Problem to work on: Write out all the entries word for word and omit any pictures.

★ ★ ★ ★ ★ ★ ★

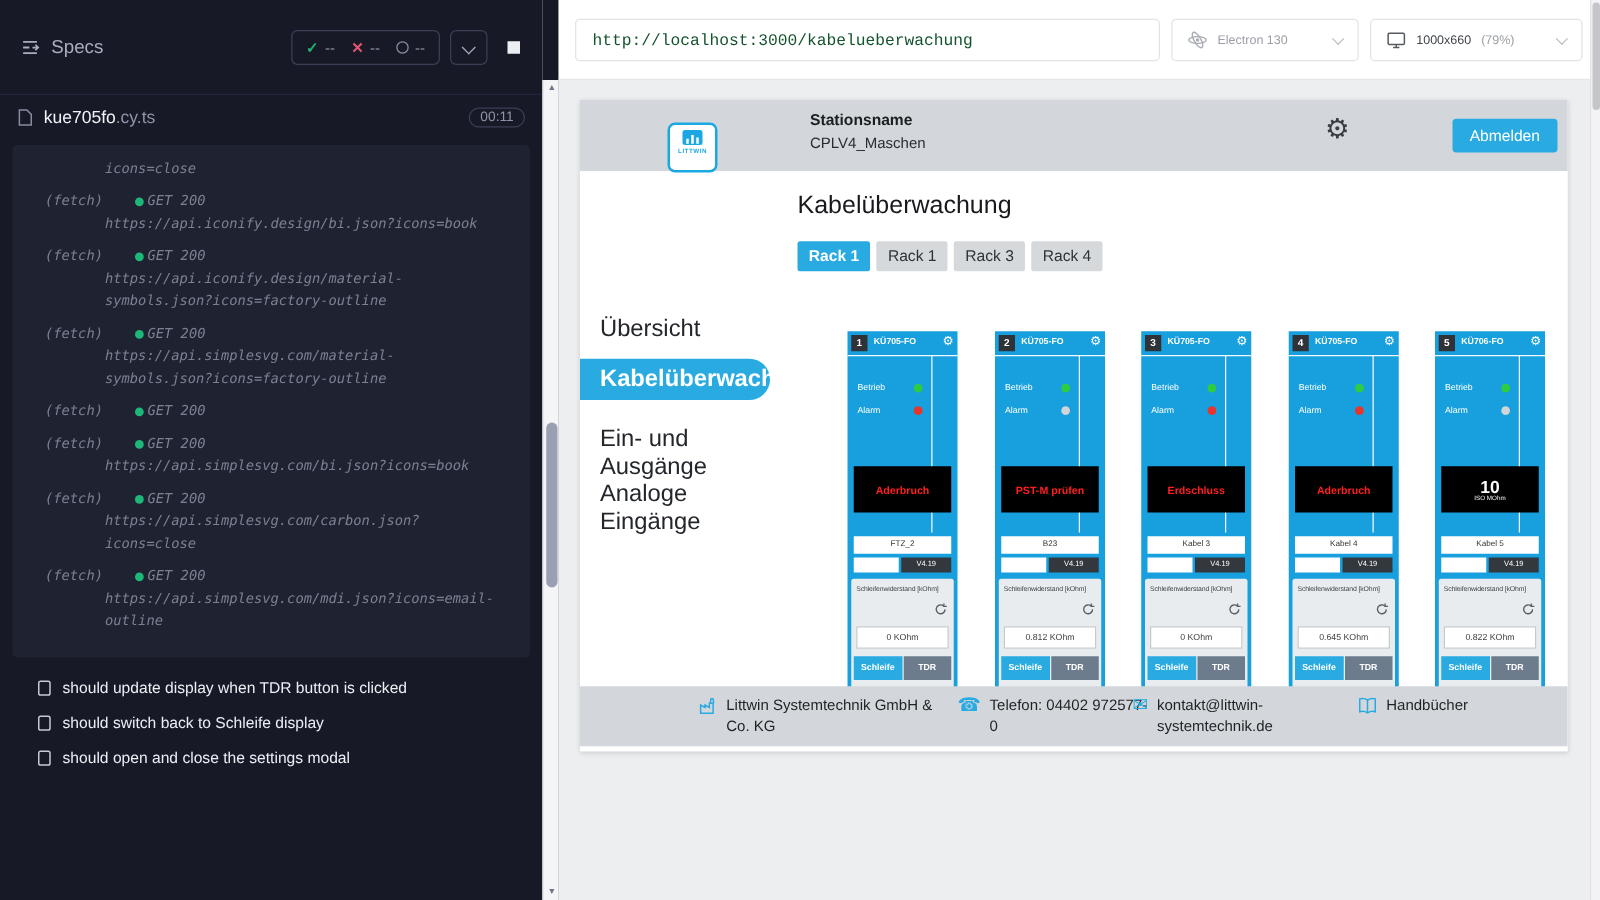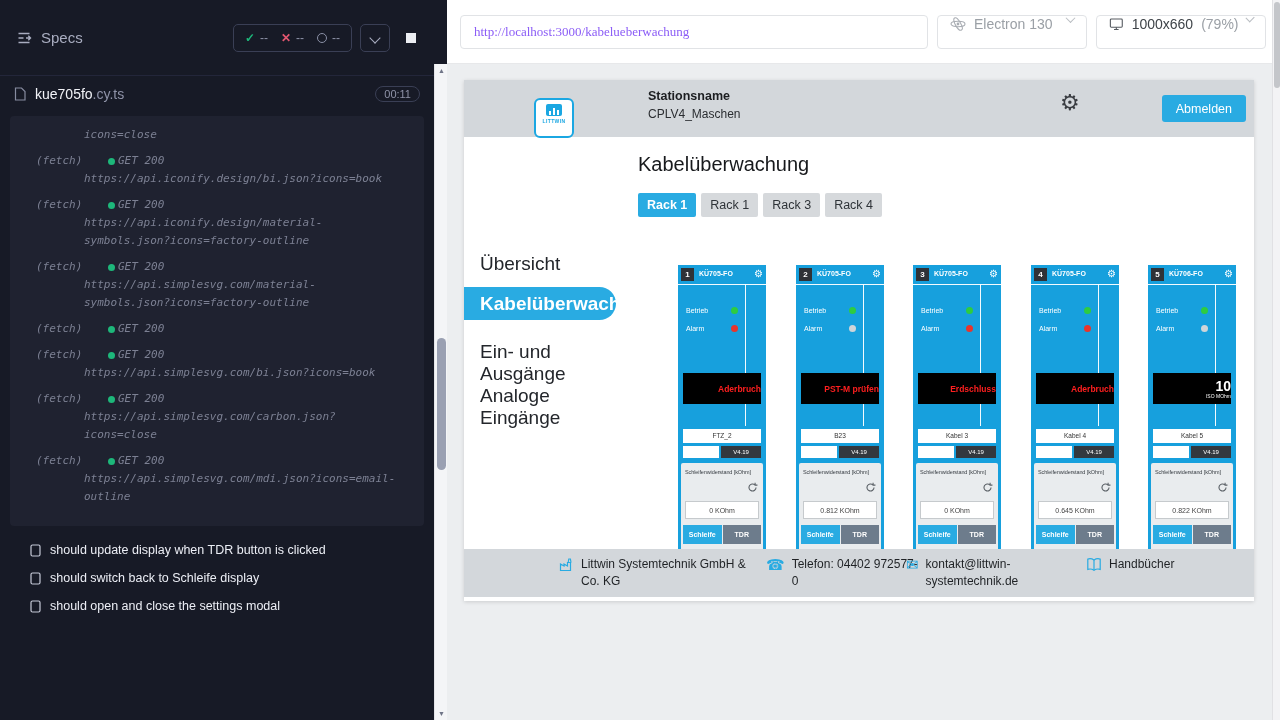--- a/index.html
+++ b/index.html
@@ -64,25 +64,25 @@
     background:#9aa0b2; border-radius:5px; cursor:pointer; }
 
   
   .stage { position:absolute; left:447px; top:0; width:825px; height:720px;
     background:#eceef0; }
   .browser-bar { position:absolute; top:0; left:0; right:0; height:64px;
     background:#fff; border-bottom:1px solid #e7e8ea; }
   .url-box { position:absolute; left:13px; top:15px; width:468px; height:34px;
     border:1px solid #e1e3e6; border-radius:4px; background:#fff; }
   .url-box input { width:100%; height:100%; border:none; outline:none;
-    font-size:13px; color:#8b5cf6; padding:0 13px; background:transparent;
-    font-family:Liberation Serif, serif; }
+    font-size:13px; color:#14532d; padding:0 13px; background:transparent;
+    font-family:Liberation Mono, monospace; }
   .select-box { position:absolute; top:15px; height:34px; border:1px solid #e1e3e6;
-    border-radius:4px; background:#fff; display:flex; align-items:flex-start;
-    padding:0 12px; gap:8px; cursor:pointer; font-size:14px; }
+    border-radius:4px; background:#fff; display:flex; align-items:center;
+    padding:0 12px; gap:8px; cursor:pointer; font-size:10px; }
   .browser-select { left:490px; width:150px; color:#9ba0a6; }
   .viewport-select { left:649px; width:170px; color:#3f4449; }
   .dim-txt { color:#9ba0a6; }
   .sel-chev { width:7px; height:7px; border-right:1.5px solid #b9bdc2;
     border-bottom:1.5px solid #b9bdc2; transform:rotate(45deg) translate(-1px,-1px);
     margin-left:auto; }
 
   
   .aut { position:absolute; left:17px; top:80px; width:790px; height:521px;
     background:#fff; box-shadow:0 1px 4px rgba(0,0,0,.14); }
@@ -134,22 +134,22 @@
     background:rgba(255,255,255,.95); }
   .vline { position:absolute; left:67px; top:19px; width:1px; height:142px;
     background:rgba(255,255,255,.95); }
   .led-row { position:absolute; left:8px; width:52px; display:flex;
     align-items:center; justify-content:space-between; }
   .led-label { color:#fff; font-size:7px; }
   .led { width:7px; height:7px; border-radius:50%; }
   .led.green { background:#2ecc40; }
   .led.red { background:#e8352c; }
   .led.idle { background:#cfd5d9; }
-  .status-box { position:absolute; left:5px; top:108px; width:78px; height:31px;
-    background:#000; display:flex; flex-direction:column; align-items:flex-end;
+  .status-box { position:absolute; left:5px; top:108px; width:78px; height:37px;
+    background:#000; display:flex; flex-direction:column; align-items:center;
     justify-content:center; z-index:2; }
   .status-alarm { color:#ff1f1f; font-size:8.5px; font-weight:bold; }
   .status-big { color:#fff; font-size:14px; font-weight:bold; line-height:14px; }
   .status-sub { color:#fff; font-size:5px; }
   .cable-box { position:absolute; left:5px; top:164px; width:78px; height:14px;
     background:#fff; color:#333; font-size:6.5px; text-align:center;
     line-height:14px; }
   .vblank { position:absolute; left:5px; top:181px; width:36px; height:12px;
     background:#fff; }
   .vver { position:absolute; left:43px; top:181px; width:40px; height:12px;

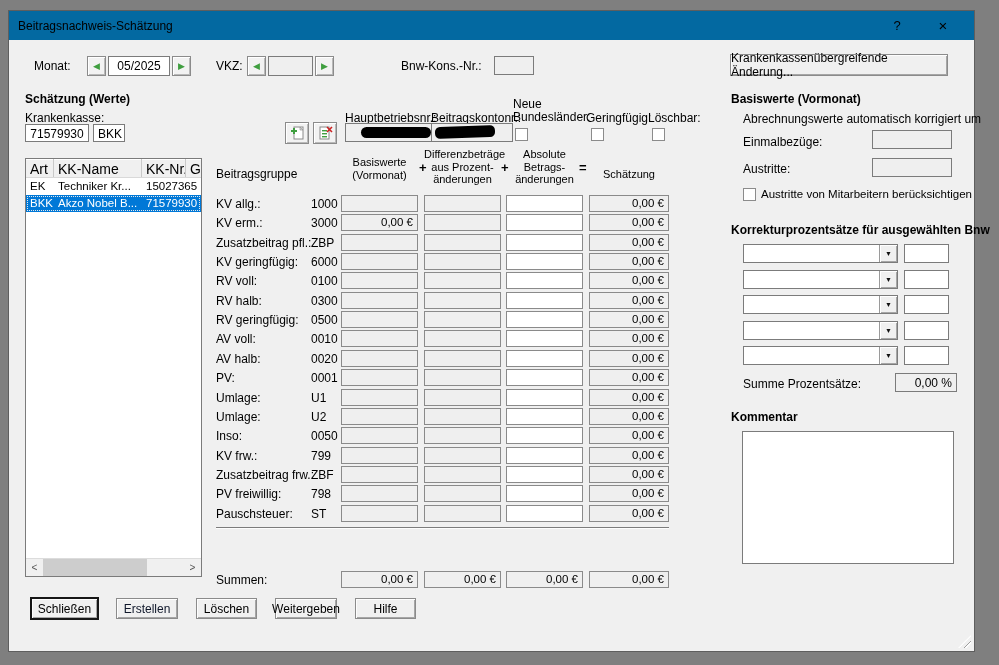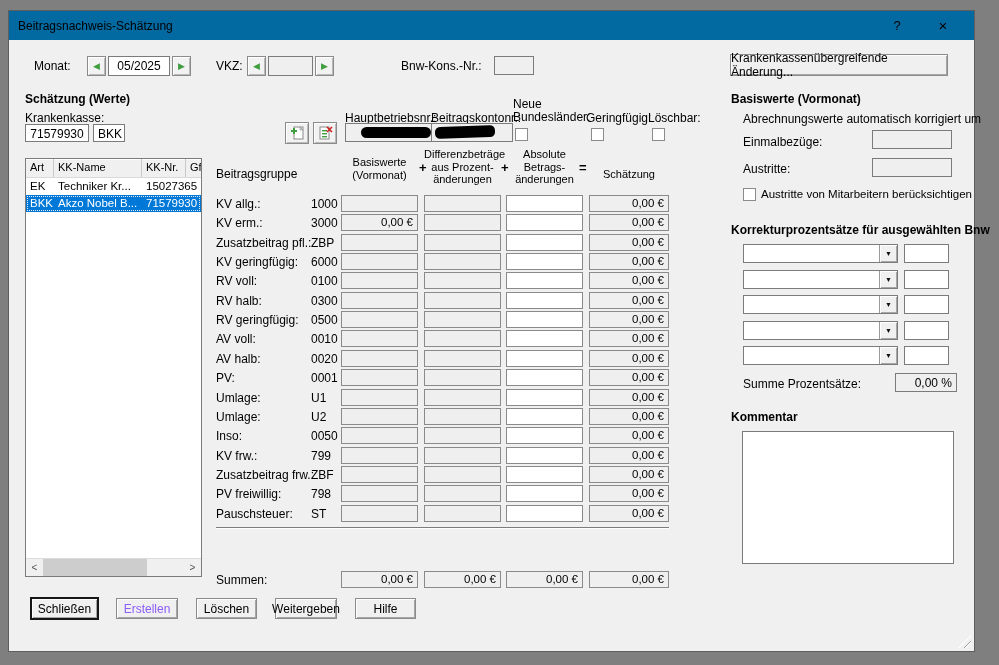--- a/index.html
+++ b/index.html
@@ -30,35 +30,35 @@
 
   .spin{position:absolute;width:19px;height:20px;background:#f2f2f2;border:1px solid #8b8b8b;
       box-shadow:inset 1px 1px 0 #fff, inset -1px -1px 0 #b9b9b9;box-sizing:border-box;
       display:flex;align-items:center;justify-content:center;color:#3f9e3f;font-size:9px;line-height:1;}
 
   .btn{background:#f0f0f0;border:1px solid #8b8b8b;
       box-shadow:inset 1px 1px 0 #fdfdfd, inset -1px -1px 0 #a6a6a6;
       box-sizing:border-box;display:flex;align-items:center;justify-content:center;
       font-size:12px;height:21px;cursor:default;}
   .btn.default{border:1px solid #161616;box-shadow:0 0 0 1px #161616, inset 1px 1px 0 #fdfdfd, inset -1px -1px 0 #a6a6a6;}
-  .btn.disabled{color:#8b5cf6;}
+  .btn.disabled{color:#0f172a;}
 
   .cb{position:absolute;width:13px;height:13px;background:#fff;border:1px solid #8b8b8b;box-sizing:border-box;}
 
   .iconbtn{position:absolute;width:24px;height:22px;background:#f2f2f2;border:1px solid #8b8b8b;
       box-shadow:inset 1px 1px 0 #fff, inset -1px -1px 0 #b9b9b9;box-sizing:border-box;
       display:flex;align-items:center;justify-content:center;}
 
   .redact{position:absolute;background:#000;border-radius:7px;}
 
   
   .kklist{position:absolute;left:16px;top:147px;width:177px;height:419px;background:#fff;
       border:1px solid #7b7b7b;box-sizing:border-box;overflow:hidden;}
   .kkhead{display:flex;height:18px;background:#f0f0f0;border-bottom:1px solid #d9d9d9;}
-  .kkhead .hc{box-sizing:border-box;border-right:1px solid #c9c9c9;padding:2px 0 0 4px;font-size:11px;
+  .kkhead .hc{box-sizing:border-box;border-right:1px solid #c9c9c9;padding:2px 0 0 4px;font-size:14px;
       box-shadow:inset 0 1px 0 #fff;overflow:hidden;white-space:nowrap;}
   .kkrow{display:flex;height:17px;font-size:11.5px;white-space:nowrap;}
   .kkrow .c{box-sizing:border-box;padding:2px 0 8px 4px;overflow:hidden;}
   .kkrow.sel{background:#0078d7;color:#fff;outline:1px dotted #e8e8e8;outline-offset:-2px;}
   .hscroll{position:absolute;left:0;right:0;bottom:0;height:17px;background:#f0f0f0;display:flex;align-items:stretch;border-top:1px solid #dcdcdc;}
   .sbtn{width:17px;display:flex;align-items:center;justify-content:center;color:#555;font-size:10px;}
   .sthumb{width:104px;background:#cdcdcd;}
 
   
   .grid-head{position:absolute;left:207px;top:137px;width:453px;height:46px;font-size:11px;line-height:12.5px;}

★ ★ ★ ★ ★ ★ ★

Solution to the exercise:
--- a/index.html
+++ b/index.html
@@ -64,25 +64,25 @@
     background:#9aa0b2; border-radius:5px; cursor:pointer; }
 
   
   .stage { position:absolute; left:447px; top:0; width:825px; height:720px;
     background:#eceef0; }
   .browser-bar { position:absolute; top:0; left:0; right:0; height:64px;
     background:#fff; border-bottom:1px solid #e7e8ea; }
   .url-box { position:absolute; left:13px; top:15px; width:468px; height:34px;
     border:1px solid #e1e3e6; border-radius:4px; background:#fff; }
   .url-box input { width:100%; height:100%; border:none; outline:none;
-    font-size:13px; color:#8b5cf6; padding:0 13px; background:transparent;
-    font-family:Liberation Serif, serif; }
+    font-size:13px; color:#14532d; padding:0 13px; background:transparent;
+    font-family:Liberation Mono, monospace; }
   .select-box { position:absolute; top:15px; height:34px; border:1px solid #e1e3e6;
-    border-radius:4px; background:#fff; display:flex; align-items:flex-start;
-    padding:0 12px; gap:8px; cursor:pointer; font-size:14px; }
+    border-radius:4px; background:#fff; display:flex; align-items:center;
+    padding:0 12px; gap:8px; cursor:pointer; font-size:10px; }
   .browser-select { left:490px; width:150px; color:#9ba0a6; }
   .viewport-select { left:649px; width:170px; color:#3f4449; }
   .dim-txt { color:#9ba0a6; }
   .sel-chev { width:7px; height:7px; border-right:1.5px solid #b9bdc2;
     border-bottom:1.5px solid #b9bdc2; transform:rotate(45deg) translate(-1px,-1px);
     margin-left:auto; }
 
   
   .aut { position:absolute; left:17px; top:80px; width:790px; height:521px;
     background:#fff; box-shadow:0 1px 4px rgba(0,0,0,.14); }
@@ -134,22 +134,22 @@
     background:rgba(255,255,255,.95); }
   .vline { position:absolute; left:67px; top:19px; width:1px; height:142px;
     background:rgba(255,255,255,.95); }
   .led-row { position:absolute; left:8px; width:52px; display:flex;
     align-items:center; justify-content:space-between; }
   .led-label { color:#fff; font-size:7px; }
   .led { width:7px; height:7px; border-radius:50%; }
   .led.green { background:#2ecc40; }
   .led.red { background:#e8352c; }
   .led.idle { background:#cfd5d9; }
-  .status-box { position:absolute; left:5px; top:108px; width:78px; height:31px;
-    background:#000; display:flex; flex-direction:column; align-items:flex-end;
+  .status-box { position:absolute; left:5px; top:108px; width:78px; height:37px;
+    background:#000; display:flex; flex-direction:column; align-items:center;
     justify-content:center; z-index:2; }
   .status-alarm { color:#ff1f1f; font-size:8.5px; font-weight:bold; }
   .status-big { color:#fff; font-size:14px; font-weight:bold; line-height:14px; }
   .status-sub { color:#fff; font-size:5px; }
   .cable-box { position:absolute; left:5px; top:164px; width:78px; height:14px;
     background:#fff; color:#333; font-size:6.5px; text-align:center;
     line-height:14px; }
   .vblank { position:absolute; left:5px; top:181px; width:36px; height:12px;
     background:#fff; }
   .vver { position:absolute; left:43px; top:181px; width:40px; height:12px;

--- a/index.html
+++ b/index.html
@@ -30,35 +30,35 @@
 
   .spin{position:absolute;width:19px;height:20px;background:#f2f2f2;border:1px solid #8b8b8b;
       box-shadow:inset 1px 1px 0 #fff, inset -1px -1px 0 #b9b9b9;box-sizing:border-box;
       display:flex;align-items:center;justify-content:center;color:#3f9e3f;font-size:9px;line-height:1;}
 
   .btn{background:#f0f0f0;border:1px solid #8b8b8b;
       box-shadow:inset 1px 1px 0 #fdfdfd, inset -1px -1px 0 #a6a6a6;
       box-sizing:border-box;display:flex;align-items:center;justify-content:center;
       font-size:12px;height:21px;cursor:default;}
   .btn.default{border:1px solid #161616;box-shadow:0 0 0 1px #161616, inset 1px 1px 0 #fdfdfd, inset -1px -1px 0 #a6a6a6;}
-  .btn.disabled{color:#8b5cf6;}
+  .btn.disabled{color:#0f172a;}
 
   .cb{position:absolute;width:13px;height:13px;background:#fff;border:1px solid #8b8b8b;box-sizing:border-box;}
 
   .iconbtn{position:absolute;width:24px;height:22px;background:#f2f2f2;border:1px solid #8b8b8b;
       box-shadow:inset 1px 1px 0 #fff, inset -1px -1px 0 #b9b9b9;box-sizing:border-box;
       display:flex;align-items:center;justify-content:center;}
 
   .redact{position:absolute;background:#000;border-radius:7px;}
 
   
   .kklist{position:absolute;left:16px;top:147px;width:177px;height:419px;background:#fff;
       border:1px solid #7b7b7b;box-sizing:border-box;overflow:hidden;}
   .kkhead{display:flex;height:18px;background:#f0f0f0;border-bottom:1px solid #d9d9d9;}
-  .kkhead .hc{box-sizing:border-box;border-right:1px solid #c9c9c9;padding:2px 0 0 4px;font-size:11px;
+  .kkhead .hc{box-sizing:border-box;border-right:1px solid #c9c9c9;padding:2px 0 0 4px;font-size:14px;
       box-shadow:inset 0 1px 0 #fff;overflow:hidden;white-space:nowrap;}
   .kkrow{display:flex;height:17px;font-size:11.5px;white-space:nowrap;}
   .kkrow .c{box-sizing:border-box;padding:2px 0 8px 4px;overflow:hidden;}
   .kkrow.sel{background:#0078d7;color:#fff;outline:1px dotted #e8e8e8;outline-offset:-2px;}
   .hscroll{position:absolute;left:0;right:0;bottom:0;height:17px;background:#f0f0f0;display:flex;align-items:stretch;border-top:1px solid #dcdcdc;}
   .sbtn{width:17px;display:flex;align-items:center;justify-content:center;color:#555;font-size:10px;}
   .sthumb{width:104px;background:#cdcdcd;}
 
   
   .grid-head{position:absolute;left:207px;top:137px;width:453px;height:46px;font-size:11px;line-height:12.5px;}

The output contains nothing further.